- Task item
Go through the data and report how many lines include the word "fields", giving only the number.

(Collected data)
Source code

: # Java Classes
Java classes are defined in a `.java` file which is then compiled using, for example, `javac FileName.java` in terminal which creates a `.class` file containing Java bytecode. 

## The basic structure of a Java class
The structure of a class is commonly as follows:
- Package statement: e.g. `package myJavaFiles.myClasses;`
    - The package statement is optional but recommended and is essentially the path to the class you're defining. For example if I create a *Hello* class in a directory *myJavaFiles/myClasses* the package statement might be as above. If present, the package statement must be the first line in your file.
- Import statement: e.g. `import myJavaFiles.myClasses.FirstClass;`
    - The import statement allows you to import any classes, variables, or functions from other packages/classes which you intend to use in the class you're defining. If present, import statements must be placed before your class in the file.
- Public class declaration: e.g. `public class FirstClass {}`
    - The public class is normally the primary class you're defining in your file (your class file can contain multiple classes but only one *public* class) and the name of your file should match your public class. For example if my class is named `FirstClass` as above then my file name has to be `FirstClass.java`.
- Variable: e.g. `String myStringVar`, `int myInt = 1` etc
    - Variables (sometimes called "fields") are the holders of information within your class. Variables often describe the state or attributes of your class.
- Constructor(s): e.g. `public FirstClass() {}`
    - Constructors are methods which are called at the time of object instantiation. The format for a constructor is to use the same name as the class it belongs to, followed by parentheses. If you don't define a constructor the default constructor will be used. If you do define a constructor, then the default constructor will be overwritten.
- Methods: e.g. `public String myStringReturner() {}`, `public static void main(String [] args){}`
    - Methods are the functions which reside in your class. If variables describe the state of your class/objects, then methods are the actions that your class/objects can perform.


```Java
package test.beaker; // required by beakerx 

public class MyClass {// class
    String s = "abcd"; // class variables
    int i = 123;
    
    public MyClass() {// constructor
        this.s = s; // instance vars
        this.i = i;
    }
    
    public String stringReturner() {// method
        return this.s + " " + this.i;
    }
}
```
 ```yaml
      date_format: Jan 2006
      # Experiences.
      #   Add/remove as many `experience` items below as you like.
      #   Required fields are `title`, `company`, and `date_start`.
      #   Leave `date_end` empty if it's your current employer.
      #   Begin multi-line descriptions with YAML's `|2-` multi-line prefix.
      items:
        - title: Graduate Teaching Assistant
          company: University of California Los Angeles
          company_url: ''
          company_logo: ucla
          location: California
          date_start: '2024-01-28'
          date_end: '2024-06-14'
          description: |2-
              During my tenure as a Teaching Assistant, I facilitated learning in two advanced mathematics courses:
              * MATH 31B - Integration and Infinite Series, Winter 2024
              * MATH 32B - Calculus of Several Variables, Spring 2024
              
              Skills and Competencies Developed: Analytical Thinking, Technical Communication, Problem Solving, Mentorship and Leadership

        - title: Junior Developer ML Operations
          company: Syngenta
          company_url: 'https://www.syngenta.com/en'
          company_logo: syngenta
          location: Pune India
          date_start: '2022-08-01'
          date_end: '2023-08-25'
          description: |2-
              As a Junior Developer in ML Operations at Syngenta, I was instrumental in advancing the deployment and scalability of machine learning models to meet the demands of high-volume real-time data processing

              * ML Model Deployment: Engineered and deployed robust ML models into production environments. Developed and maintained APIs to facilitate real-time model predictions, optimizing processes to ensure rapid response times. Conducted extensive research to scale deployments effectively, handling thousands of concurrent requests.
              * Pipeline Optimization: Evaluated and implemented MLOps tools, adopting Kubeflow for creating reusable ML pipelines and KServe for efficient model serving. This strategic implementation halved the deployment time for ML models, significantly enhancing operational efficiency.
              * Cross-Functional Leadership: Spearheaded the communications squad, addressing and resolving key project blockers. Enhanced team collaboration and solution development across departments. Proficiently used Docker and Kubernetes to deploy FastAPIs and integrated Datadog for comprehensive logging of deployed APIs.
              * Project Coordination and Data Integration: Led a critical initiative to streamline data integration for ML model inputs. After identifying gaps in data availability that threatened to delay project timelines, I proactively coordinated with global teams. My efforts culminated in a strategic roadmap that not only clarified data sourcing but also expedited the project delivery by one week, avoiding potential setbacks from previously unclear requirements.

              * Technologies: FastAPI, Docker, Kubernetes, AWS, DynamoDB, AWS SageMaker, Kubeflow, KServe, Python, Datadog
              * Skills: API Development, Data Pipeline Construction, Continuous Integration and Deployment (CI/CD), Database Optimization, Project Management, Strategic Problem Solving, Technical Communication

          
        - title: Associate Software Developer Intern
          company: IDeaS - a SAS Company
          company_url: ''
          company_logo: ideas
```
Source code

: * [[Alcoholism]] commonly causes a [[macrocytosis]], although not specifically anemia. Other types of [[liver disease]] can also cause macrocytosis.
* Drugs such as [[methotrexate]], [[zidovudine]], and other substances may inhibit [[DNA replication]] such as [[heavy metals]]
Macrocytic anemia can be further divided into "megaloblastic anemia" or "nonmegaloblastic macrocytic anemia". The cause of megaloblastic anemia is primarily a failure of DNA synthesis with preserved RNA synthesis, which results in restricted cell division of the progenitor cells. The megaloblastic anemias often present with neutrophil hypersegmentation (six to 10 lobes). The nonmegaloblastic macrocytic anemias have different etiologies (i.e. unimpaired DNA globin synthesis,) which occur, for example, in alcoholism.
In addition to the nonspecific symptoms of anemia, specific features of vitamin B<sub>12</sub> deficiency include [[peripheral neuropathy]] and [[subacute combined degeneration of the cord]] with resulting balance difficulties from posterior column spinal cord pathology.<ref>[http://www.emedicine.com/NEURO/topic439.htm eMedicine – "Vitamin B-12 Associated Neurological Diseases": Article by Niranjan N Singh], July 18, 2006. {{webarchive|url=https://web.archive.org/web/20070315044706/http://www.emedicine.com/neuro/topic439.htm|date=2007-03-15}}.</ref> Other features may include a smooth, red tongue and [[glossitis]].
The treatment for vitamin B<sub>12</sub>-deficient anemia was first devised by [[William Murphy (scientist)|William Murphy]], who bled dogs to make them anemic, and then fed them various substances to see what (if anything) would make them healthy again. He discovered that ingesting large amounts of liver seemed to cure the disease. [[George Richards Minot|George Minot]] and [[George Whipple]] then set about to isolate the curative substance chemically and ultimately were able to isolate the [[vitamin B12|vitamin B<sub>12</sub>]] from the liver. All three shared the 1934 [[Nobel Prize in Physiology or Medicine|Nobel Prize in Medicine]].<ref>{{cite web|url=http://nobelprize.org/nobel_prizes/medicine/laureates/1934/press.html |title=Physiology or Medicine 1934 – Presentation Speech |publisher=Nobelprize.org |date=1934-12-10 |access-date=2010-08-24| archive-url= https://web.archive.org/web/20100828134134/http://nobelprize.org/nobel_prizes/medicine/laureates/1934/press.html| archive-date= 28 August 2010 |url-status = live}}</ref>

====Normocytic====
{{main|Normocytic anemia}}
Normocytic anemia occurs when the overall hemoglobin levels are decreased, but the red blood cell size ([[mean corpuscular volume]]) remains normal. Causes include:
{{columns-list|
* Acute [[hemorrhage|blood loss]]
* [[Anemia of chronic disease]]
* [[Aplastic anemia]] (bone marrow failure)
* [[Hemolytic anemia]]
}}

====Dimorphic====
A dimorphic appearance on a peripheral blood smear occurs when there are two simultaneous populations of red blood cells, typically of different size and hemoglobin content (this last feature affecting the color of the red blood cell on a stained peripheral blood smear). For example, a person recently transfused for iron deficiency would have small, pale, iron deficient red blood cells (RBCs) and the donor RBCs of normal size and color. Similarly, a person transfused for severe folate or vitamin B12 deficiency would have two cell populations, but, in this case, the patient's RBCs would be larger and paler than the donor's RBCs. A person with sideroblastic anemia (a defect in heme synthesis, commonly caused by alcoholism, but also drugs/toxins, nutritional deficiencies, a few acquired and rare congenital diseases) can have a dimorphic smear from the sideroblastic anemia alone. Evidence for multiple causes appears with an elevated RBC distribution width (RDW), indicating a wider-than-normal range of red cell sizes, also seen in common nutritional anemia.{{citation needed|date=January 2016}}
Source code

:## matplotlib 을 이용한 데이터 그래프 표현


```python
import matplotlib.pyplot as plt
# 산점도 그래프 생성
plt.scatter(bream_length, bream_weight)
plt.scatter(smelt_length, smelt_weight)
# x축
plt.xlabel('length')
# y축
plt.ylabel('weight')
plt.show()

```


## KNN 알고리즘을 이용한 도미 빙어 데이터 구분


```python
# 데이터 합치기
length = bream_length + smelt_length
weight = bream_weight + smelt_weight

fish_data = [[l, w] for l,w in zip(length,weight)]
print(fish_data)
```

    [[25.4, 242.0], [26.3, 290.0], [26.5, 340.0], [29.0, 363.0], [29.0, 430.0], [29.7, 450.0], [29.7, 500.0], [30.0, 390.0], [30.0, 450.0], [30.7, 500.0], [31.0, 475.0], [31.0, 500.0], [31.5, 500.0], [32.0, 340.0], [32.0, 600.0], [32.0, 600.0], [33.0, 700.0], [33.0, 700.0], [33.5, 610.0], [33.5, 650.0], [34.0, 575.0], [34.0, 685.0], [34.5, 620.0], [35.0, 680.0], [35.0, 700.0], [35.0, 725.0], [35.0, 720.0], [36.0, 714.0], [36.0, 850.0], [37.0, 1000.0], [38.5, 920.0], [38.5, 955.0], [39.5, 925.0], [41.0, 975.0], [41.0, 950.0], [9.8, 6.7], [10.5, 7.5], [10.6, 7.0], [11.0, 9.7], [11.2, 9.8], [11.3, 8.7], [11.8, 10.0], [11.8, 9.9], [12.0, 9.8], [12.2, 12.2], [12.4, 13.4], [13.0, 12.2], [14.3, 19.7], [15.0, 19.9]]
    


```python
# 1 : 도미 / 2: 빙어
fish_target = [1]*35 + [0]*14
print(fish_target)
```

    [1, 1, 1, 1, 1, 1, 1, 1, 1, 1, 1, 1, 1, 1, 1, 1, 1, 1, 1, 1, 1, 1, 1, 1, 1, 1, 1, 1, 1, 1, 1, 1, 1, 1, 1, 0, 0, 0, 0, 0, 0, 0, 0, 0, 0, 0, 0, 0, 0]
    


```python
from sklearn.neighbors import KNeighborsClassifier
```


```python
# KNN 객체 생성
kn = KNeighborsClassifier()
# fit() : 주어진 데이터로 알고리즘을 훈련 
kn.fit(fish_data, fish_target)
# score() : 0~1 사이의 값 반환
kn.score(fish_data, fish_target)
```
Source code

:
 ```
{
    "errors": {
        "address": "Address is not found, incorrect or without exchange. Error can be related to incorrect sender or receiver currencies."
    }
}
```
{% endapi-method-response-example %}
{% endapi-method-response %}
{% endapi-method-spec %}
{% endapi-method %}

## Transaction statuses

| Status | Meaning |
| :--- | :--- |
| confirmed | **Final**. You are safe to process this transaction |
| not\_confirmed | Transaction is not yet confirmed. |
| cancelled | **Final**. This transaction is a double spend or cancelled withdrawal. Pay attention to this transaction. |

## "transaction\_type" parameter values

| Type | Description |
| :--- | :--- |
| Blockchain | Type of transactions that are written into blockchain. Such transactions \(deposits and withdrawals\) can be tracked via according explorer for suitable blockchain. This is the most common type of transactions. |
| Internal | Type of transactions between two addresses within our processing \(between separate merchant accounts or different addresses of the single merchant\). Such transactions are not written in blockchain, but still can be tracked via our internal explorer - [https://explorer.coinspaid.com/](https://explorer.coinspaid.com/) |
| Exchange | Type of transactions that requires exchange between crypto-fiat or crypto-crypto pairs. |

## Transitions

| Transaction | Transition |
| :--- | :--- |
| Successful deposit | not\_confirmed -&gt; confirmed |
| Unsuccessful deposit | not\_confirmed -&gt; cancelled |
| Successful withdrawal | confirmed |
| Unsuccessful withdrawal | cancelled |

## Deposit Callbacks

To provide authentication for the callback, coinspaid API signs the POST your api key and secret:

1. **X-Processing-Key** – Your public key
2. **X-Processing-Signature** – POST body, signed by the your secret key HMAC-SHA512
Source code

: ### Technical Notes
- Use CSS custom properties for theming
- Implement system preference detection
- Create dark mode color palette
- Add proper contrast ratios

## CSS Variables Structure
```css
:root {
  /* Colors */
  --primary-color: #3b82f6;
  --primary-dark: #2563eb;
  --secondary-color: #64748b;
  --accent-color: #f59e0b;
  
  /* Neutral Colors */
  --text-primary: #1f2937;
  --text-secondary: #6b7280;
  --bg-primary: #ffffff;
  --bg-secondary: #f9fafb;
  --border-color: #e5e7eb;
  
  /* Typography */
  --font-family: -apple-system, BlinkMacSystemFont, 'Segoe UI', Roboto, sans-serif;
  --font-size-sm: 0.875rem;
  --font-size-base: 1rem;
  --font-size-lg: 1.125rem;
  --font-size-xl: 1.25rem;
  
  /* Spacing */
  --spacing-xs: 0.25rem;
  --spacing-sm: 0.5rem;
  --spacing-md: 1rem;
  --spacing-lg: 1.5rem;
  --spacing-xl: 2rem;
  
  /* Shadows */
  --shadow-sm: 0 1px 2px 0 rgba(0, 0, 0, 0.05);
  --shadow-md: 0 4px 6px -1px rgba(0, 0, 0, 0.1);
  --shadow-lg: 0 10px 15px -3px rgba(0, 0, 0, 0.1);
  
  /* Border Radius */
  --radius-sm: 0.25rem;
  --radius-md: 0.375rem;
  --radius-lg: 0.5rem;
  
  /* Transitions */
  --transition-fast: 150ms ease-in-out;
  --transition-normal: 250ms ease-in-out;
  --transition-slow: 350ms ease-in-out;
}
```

- Exercise result
2